Brignoles, avertissement !

Cela fait de longs mois déjà que l’ascension de Marine Le Pen se dessine telle l’irrésistible. La bête politique est le plus souvent silencieuse… Surfant avec délectation sur la vague crise. Quand elle éructe, c’est juste pour rappeler son côté hâbleuse, souvent cousin germain du populisme. Pourtant il y a dans cette personnalité une face stratège à ne jamais négliger. Dernier épisode en date : La figure de proue du Front National réfute le qualificatif d’extrême droite, et a menacé de dépôt de plainte toute personne qui utiliserait dans l’avenir un tel adjectif… Comme pour mieux installer son parti dans le paysage politique traditionnel, mais surtout pour réussir un coup de com’ parfaitement maîtrisé. La sensation m’habite que nombre de mes confrères sont « tombés dans le panneau », ou que la volonté de vendre de l’information a pris le dessus sur l’analyse froide de la chronique d’une toile d’araignée racée et croissante. La bulle médiatique a donc relayé le piège Bleu Marine. Toutes les dernières élections partielles l’avaient déjà illustré… Le FN progresse et se retrouve quasi systématiquement au deuxième tour. Bis repetita le week-end dernier à Brignoles (Var), cantonale partielle qui a vu le candidat FN dépasser les 40%… Un score à relativiser tout de même car en fait le premier parti de ce canton reste l’abstention. Pour faire simple, cette élection montre avant tout que les électeurs souffrent dans leur quotidien et qu’ils rejettent majoritairement la classe politique dominante… Que l’on s’abstienne ou que l’on vote FN, le symbole est quasi identique. Le vote sanction n’est jamais éloigné.

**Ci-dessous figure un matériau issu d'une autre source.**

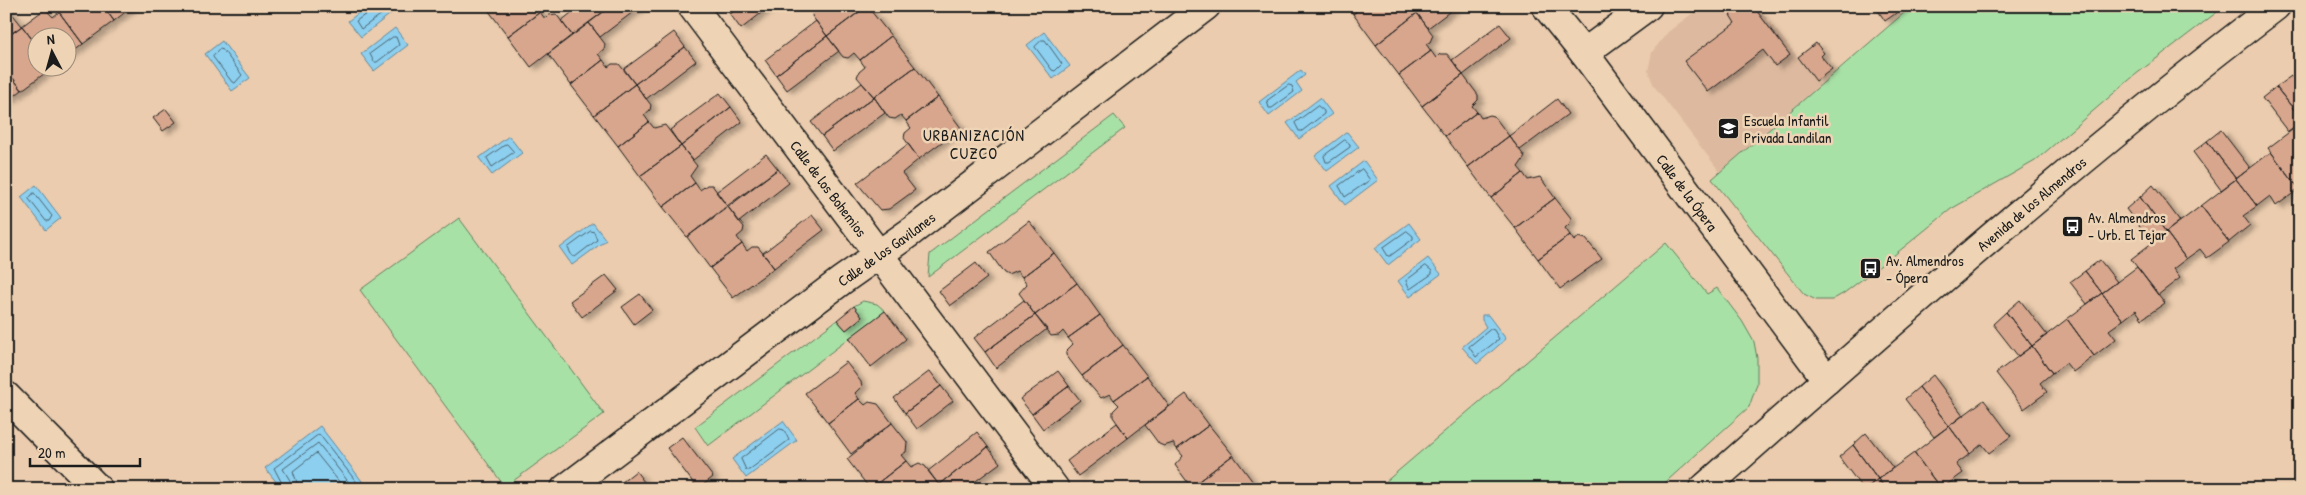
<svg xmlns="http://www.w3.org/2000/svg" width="2306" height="495" font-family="'Patrick Hand',sans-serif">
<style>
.built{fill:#ddba9f}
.green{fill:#a8e1a6;stroke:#627e61}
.water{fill:#8dcfef;stroke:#60879b}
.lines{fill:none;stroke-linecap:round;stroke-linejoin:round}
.shore{stroke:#496470;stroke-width:1}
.building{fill:#d7a68d;stroke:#1c1c1c;filter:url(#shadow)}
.street-casing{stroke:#1c1c1c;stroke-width:31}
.secondary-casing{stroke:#1c1c1c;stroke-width:31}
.street{stroke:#eed4b5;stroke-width:28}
.secondary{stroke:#eed4b5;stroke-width:28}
.labels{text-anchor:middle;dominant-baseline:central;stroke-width:5;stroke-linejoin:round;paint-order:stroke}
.poi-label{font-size:15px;fill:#1c1c1c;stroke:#eed4b5;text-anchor:start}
.street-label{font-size:15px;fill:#1c1c1c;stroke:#eed4b5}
.neighbourhood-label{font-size:16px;letter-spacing:1px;fill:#1c1c1c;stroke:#eed4b5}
</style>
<defs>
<filter id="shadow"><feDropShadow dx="5.5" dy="3" stdDeviation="2.5" flood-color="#0004"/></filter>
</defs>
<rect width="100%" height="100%" fill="#ebccae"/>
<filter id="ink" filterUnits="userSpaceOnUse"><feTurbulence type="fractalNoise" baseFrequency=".02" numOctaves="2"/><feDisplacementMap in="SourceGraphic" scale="10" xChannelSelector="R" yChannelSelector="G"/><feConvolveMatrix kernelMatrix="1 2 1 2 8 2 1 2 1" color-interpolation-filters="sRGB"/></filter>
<g filter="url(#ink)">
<path class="built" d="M1702,6H1757L1820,85L1720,172L1654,86L1648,71L1652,52L1668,32Z"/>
<path class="green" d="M1912,6H2225L2135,75L2035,161L1951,209L1893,256L1844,293L1832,300H1816L1804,294L1712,179Z
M1114,115L1125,128L928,277L930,254Z
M459,218L604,414L505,487L360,290Z
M1666,243L1707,294L1717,288L1742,321L1754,342L1757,358V384L1749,407L1658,489H1377Z
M863,301L877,304L885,311L708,446L695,427L837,320L846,330L862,317L854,306Z"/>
<path class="water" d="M368,6H396L398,8L361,37L348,21Z
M395,28L408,45L374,71L361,54Z
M1044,32L1070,66L1053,79L1027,45Z
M222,41L250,78L232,91L205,54Z
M1301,70L1305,75L1296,82L1302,91L1269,116L1259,102Z
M1320,98L1332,114L1299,139L1287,123Z
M1347,132L1359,147L1327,171L1315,156Z
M509,136L522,153L492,175L479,158Z
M1364,161L1378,180L1345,205L1331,186Z
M36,185L61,218L46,230L21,197Z
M593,223L606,240L572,265L560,248Z
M1409,223L1421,239L1388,265L1375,248Z
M1428,258L1441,274L1410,297L1398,281Z
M1482,315H1488L1506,339L1477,364L1462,347L1486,327L1482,320Z
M783,421L797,440L746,478L732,459Z
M320,426L368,489H282L265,468Z"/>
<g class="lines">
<path class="shore" d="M370,6L369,12L356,21L361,29L393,6
M393,37H396L399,45L377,62H374L370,54Z
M1042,40H1045L1062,64L1055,71L1052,70L1035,47Z
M220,49L223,50L242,75L235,83L232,82L213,57Z
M1289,85L1292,86L1294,92L1272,108H1269L1267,101Z
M1318,106L1324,111V114L1302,131H1299L1295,123Z
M1345,140L1350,144V147L1329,162H1326L1324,156Z
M507,144L514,152L492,167L487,158Z
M1362,169L1370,180L1345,197L1339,186Z
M34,193L52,216L49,221H46L29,199Z
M591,231L594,232L597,240L575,257L572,256L568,248Z
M1407,231L1413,236V239L1390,256H1388L1383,248Z
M1426,266L1432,271V274L1410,289L1406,281Z
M1491,329L1494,330L1499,339L1476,357L1469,347Z
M780,429L784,430L789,440L749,470H746L741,459Z
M285,489L274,468L319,434L362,489
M292,489L291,482L283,469L318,443L354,489
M299,489L293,471L316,453L345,489"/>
</g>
<path class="building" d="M6,6L22,26L6,37Z
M64,6H103L114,21L83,44L59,12Z
M103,6H133L114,21Z
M485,6H535L540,12L508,36Z
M580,6H611L572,35L561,21Z
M611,6H641L600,37L589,23Z
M724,6H740L730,14Z
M740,6H770L741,29L730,14Z
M818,6H867L827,36L812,16L813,11Z
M867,6L891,36L860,60L854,53L848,58L843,57L827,36Z
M1347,6H1363L1353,14Z
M1363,6H1412L1417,13L1376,45L1353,14Z
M1412,6H1426L1417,13Z
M1426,6H1457L1428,28L1417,13Z
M1741,6H1753L1790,55L1775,66L1763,50L1708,92L1684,61L1735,23L1730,15Z
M1875,6H1906L1885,21Z
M45,9L53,17L59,12L83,44L68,56V38H38V47L22,26Z
M540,12L545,19L549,15L556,14L572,35L531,67L508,36Z
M1417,13L1433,35L1430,42L1426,44L1431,51L1399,75L1376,45Z
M816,21L827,36L776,75L765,60Z
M589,23L605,44L604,49L598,54L603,60L571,85L548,54Z
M1500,24L1511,38L1463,75L1452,60Z
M22,26L38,47V68H52L22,90L6,69V38Z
M674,32L685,47L635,84L624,69Z
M827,36L839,51L787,90L776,75Z
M891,36L915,67L874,97L857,77L859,72L865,67L860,60Z
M1816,43L1824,53L1821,56L1832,69L1816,81L1798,57Z
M685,47L696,61L646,99L635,84Z
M1431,51L1436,58L1440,54H1447L1463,75L1422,106L1399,75Z
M603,60L608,67L612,64H619L635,84L594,115L571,85Z
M915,67L938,97L906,121L901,115L895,119L889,118L874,97Z
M6,69L22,90L6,102Z
M1463,75L1478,95V100L1472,106L1477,112L1445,136L1422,106Z
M2291,76L2300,87V117L2276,87Z
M862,83L874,97L822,136L811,122Z
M635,84L651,105L650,110L644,115L649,122L618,146L594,115Z
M2276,87L2300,117V124L2288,132L2262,98Z
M720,93L731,107L681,146L670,130Z
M874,97L885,113L833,151L822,136Z
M938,97L961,128L919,159L904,138L905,133L911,128L906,121Z
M1557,99L1568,114L1520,150L1509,136Z
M731,107L742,122L693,160L681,146Z
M166,109L176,122L163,131L153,118Z
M1477,112L1481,118L1490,115L1494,116L1509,136L1468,167L1445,136Z
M649,122L654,128L665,125L681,146L640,176L618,146Z
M2300,124V181L2295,184L2268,148Z
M2221,130L2250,168L2236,179L2207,141Z
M1509,136L1525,157L1518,167L1523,173L1491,198L1468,167Z
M2207,141L2236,179L2221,190L2193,152Z
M908,144L919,159L902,173L915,190L889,209L880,210L857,183Z
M681,146L697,166L690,176L695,183L663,207L640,176Z
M2271,152L2299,189L2276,206L2270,196L2257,206L2236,179Z
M766,154L778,169L727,206L716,192Z
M778,169L789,183L739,222L728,207Z
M1523,173L1528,180L1540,177L1555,198L1515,228L1491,198Z
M2236,179L2257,206L2243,216L2250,225L2229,242L2201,206Z
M695,183L700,190L707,185H712L727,206L687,237L663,207Z
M2153,185L2180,221L2166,232L2140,197Z
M2140,197L2166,232L2152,243L2126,209Z
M1555,198L1571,218L1570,223L1565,228L1570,235L1538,259L1515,228Z
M2201,206L2229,242L2207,258L2200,249L2186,259L2166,232Z
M728,207L744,227L743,232L737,237L742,244L710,268L687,237Z
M812,215L824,230L774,268L763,253Z
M1029,221L1054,253L1022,277L1017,271L1008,275L1004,273L989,252Z
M2166,232L2186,259L2173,269L2180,278L2158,295L2131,259Z
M1570,235L1574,241L1579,237L1586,239L1602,259L1560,289L1538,259Z
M742,244L747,251L752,247H758L774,268L733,298L710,268Z
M1054,253L1077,283L1035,315L1019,293L1027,284L1022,277Z
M2100,260L2117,282L2102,293L2085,271Z
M976,263L987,278L950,306L939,291Z
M2137,267L2165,303L2142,319L2136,310L2123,320L2102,293Z
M2085,271L2102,293L2087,304L2070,282Z
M606,275L618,290L582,317L570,301Z
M1077,283L1100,315L1068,338L1063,331L1059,335L1051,336L1035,315Z
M2102,293L2123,320L2109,330L2116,339L2094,356L2067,319Z
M640,294L652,310L634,324L622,307Z
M1024,300L1035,315L985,352L974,338Z
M2020,300L2047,335L2032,346L2006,312Z
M854,306L862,317L846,330L837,320Z
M885,311L906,339L871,367L849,338Z
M2006,312L2032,346L2018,356L1993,324Z
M1035,315L1047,329L996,368L985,352Z
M1100,315L1123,345L1082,376L1066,355V351L1073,344L1068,338Z
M2067,319L2094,356L2073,372L2066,363L2052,373L2032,346Z
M1123,345L1147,376L1114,400L1110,394L1101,398L1082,376Z
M2032,346L2052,373L2040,383L2047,392L2024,409L1996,373Z
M846,362L861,382L862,386L855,393L859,399L828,423L805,393Z
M930,371L941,386L905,413L894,398Z
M1058,371L1069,386L1032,414L1020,399Z
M1933,375L1963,415L1949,426L1919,387Z
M1147,376L1169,406L1128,438L1113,417V411L1119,405L1114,400Z
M941,386L953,401L917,429L905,413Z
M1069,386L1080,400L1043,429L1032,414Z
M1919,387L1949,426L1934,437L1905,399Z
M1186,394L1209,425L1177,449L1173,443L1164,446L1159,444L1145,425Z
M859,399L865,405L869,402L878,404L892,423L851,454L828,423Z
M1984,400L2011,436L1989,453L1982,444L1970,454L1949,426Z
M892,423L907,442L906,452L901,455L906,461L870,489L847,459Z
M1117,423L1128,438L1078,476L1067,461Z
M1209,425L1233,455L1191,487L1175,465L1183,456L1177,449Z
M1949,426L1970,454L1956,464L1963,473L1941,489L1914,453Z
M977,432L988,447L939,485L928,471Z
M1866,433L1893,468L1878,479L1853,445Z
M682,437L713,477L698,489L667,448Z
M1853,445L1878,479L1865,489H1863L1839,457Z
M988,447L1000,463L965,489H942L939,485Z
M1914,453L1941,489H1886L1878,479Z
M1233,455L1256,486L1252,489H1193L1191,487Z
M906,461L911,467L919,463L925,466L939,485L934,489H870Z
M636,471L649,489H625L621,483Z
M1878,479L1886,489H1865Z"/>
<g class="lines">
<defs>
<g id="street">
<path id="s1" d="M692,6L1055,489"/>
<path id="s2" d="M1546,6L1584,53L1827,380"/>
<path d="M1584,53L1648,6"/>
<path d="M6,396L98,489"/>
<path id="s3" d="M565,489L841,281L912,231L1206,6"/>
</g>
<g id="secondary">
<path id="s4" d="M1703,489C1890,324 2077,158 2276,6"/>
</g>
</defs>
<use href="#street" class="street-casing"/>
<use href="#secondary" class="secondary-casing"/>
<use href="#street" class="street"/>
<use href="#secondary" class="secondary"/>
</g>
</g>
<defs>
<symbol id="school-square" viewBox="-11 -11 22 22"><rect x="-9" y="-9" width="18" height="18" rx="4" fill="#1c1c1c" stroke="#eed4b5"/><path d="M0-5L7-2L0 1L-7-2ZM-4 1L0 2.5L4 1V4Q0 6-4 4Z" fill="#fff"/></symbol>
<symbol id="bus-square" viewBox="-11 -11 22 22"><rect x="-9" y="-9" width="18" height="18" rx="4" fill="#1c1c1c" stroke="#eed4b5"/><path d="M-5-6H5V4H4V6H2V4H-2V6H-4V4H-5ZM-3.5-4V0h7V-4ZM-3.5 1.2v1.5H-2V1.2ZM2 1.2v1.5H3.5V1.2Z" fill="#fff"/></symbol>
</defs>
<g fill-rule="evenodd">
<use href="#school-square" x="1716" y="116" width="25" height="25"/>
<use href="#bus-square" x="2060" y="214" width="25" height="25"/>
<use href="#bus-square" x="1858" y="256" width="25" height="25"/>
</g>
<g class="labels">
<g class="poi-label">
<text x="1744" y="120">Escuela Infantil<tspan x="1744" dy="17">Privada Landilan</tspan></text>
<text x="2088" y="217">Av. Almendros<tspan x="2088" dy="17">- Urb. El Tejar</tspan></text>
<text x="1886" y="260">Av. Almendros<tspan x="1886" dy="17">- Ópera</tspan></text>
</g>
<g class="street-label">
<text stroke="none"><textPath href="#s1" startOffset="228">Calle de los Bohemios</textPath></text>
<text stroke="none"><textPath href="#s2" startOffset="234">Calle de la Ópera</textPath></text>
<text stroke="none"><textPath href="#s4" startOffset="435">Avenida de los Almendros</textPath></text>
<text stroke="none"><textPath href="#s3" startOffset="401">Calle de los Gavilanes</textPath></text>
</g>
<g class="neighbourhood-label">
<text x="974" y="135">URBANIZACIÓN<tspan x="974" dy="18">CUZCO</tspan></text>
</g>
</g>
<rect width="2306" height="495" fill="none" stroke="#eed4b5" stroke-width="25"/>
<rect x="12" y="12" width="2281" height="470" fill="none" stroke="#1c1c1c" stroke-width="2" filter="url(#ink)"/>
<g transform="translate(52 52) rotate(354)"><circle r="24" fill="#eed4b5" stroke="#9a8a78"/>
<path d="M0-4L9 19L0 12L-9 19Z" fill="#1c1c1c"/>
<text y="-8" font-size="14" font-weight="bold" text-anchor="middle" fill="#1c1c1c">N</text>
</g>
<path d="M30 458v8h110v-8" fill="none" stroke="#1c1c1c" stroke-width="2.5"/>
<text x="38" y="458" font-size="15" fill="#1c1c1c" stroke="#eed4b5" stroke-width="4" paint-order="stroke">20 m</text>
</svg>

Mesurons donc les analyses à venir… La montée de Marine ne doit pas forcément faire peur ; elle doit nous ouvrir les portes de la réflexion. La caste politique doit se remettre en question, et envisager une nouvelle relation avec nous… Aujourd’hui elle ne l’a toujours pas fait et en paie les pots cassés. Il est encore temps… Mais pour combien de temps encore ? Le politique est avant tout là pour agir, et donc répondre aux questions posées par le citoyen, et aujourd’hui relayées avec une provocation efficace par le FN. Elus ne vous cachez donc plus car attendre est risquer notre avenir ! « Ce n’est pas le temps qui manque, c’est nous qui lui manquons » avait lancé Paul Claudel. A méditer, non ? Faites passer le message.